Almost, you'd still have to subtract the friction component across the 90 degree angle where the cable hangs down from the edge near the porthole but that's probably relatively small compared to the total (depends on cable material and any kind of padding they put in between the cable and the concrete).

It would have been a lot better to sling those cables through the portholes on both sides and to make it loop the bridge, one person would have to rappel down to get that started but you'd have zero load on the walls.

The longer I think about this the more I think those guys and girls were extremely lucky and I hope that this will not inspire any copycats to try this with other bridges or even the same one. It's a long way down.

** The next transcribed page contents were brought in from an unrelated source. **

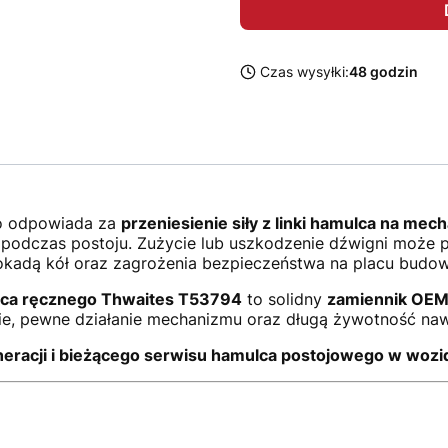
Czas wysyłki:
48 godzin
go odpowiada za
przeniesienie siły z linki hamulca na mec
podczas postoju. Zużycie lub uszkodzenie dźwigni może p
kadą kół oraz zagrożenia bezpieczeństwa na placu budow
lca ręcznego Thwaites T53794
to solidny
zamiennik OE
, pewne działanie mechanizmu oraz długą żywotność nawet
eracji i bieżącego serwisu hamulca postojowego w wozi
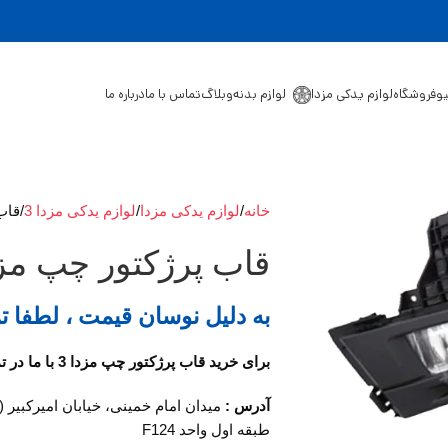
یو
فروشگاه
لوازم یدکی مزدا
لوازم بدنه
وبلاگ
تماس با ما
درباره ما
خانه
لوازم یدکی مزدا
لوازم یدکی مزدا 3
قاب 
قاب پرژکتور چپ مزدا
به دلیل نوسان قیمت ، لطفا ت
برای خرید قاب پرژکتور چپ مزدا 3 با ما در تماس باشید.
آدرس :
میدان امام خمینی، خیابان امیرکبیر 
طبقه اول واحد F124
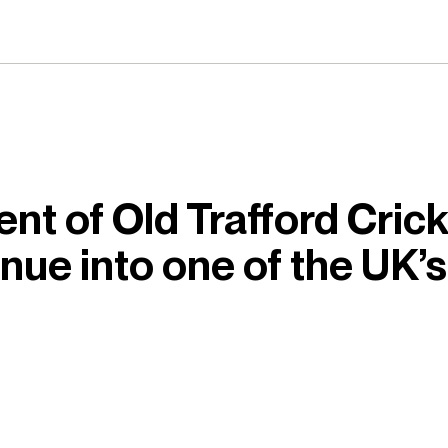
nt of Old Trafford Cric
enue into one of the UK’s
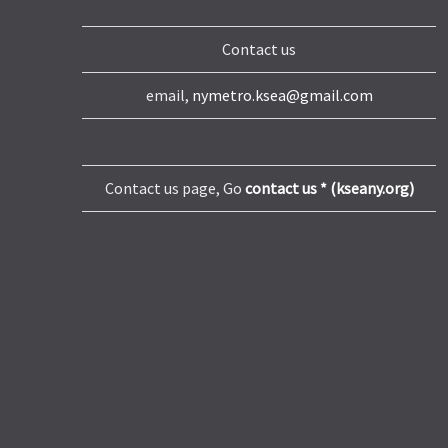
Contact us
email,
nymetro.ksea@gmail.com
Contact us page, Go
contact us * (kseany.org)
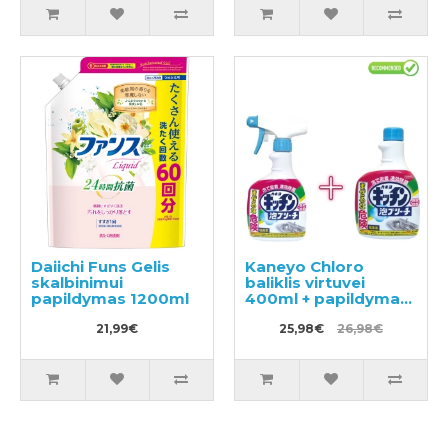
Daiichi Funs Gelis
Kaneyo Chloro
skalbinimui
baliklis virtuvei
papildymas 1200ml
400ml + papildymas
400ml
21,99€
25,98€
26,98€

I prefer to live in a frictionless world :) It looks like it was rope on metal (http://jaccuzzi.ch/photos/700/1722_264_03.jpg) with a coef. of friction of 0.2. My gut says the friction force will be at most half horizontal. That puts friction an order of magnitude lower than T, though that is more than I expected. (edit: damn, it rounds the corner from vertical to past horizontal so my symmetry argument doesn't quite hold.)

Apparently the bridge carried cars at one point (http://en.wikipedia.org/wiki/Gueuroz_Bridge) so the wall was rated for vehicle impacts, which is good.

Why they went over the top of the walls I don't know, I think they wanted to measure the ropes exactly instead of adjusting it the day of. Like, that was where they drew the line of "unacceptable risk"? I agree a loop through the drain holes would have made their lives easier in a bunch of ways, except the tripping hazard would have made it a very risky project...

> I prefer to live in a frictionless world :)

Spherical cows look so much nicer too ;)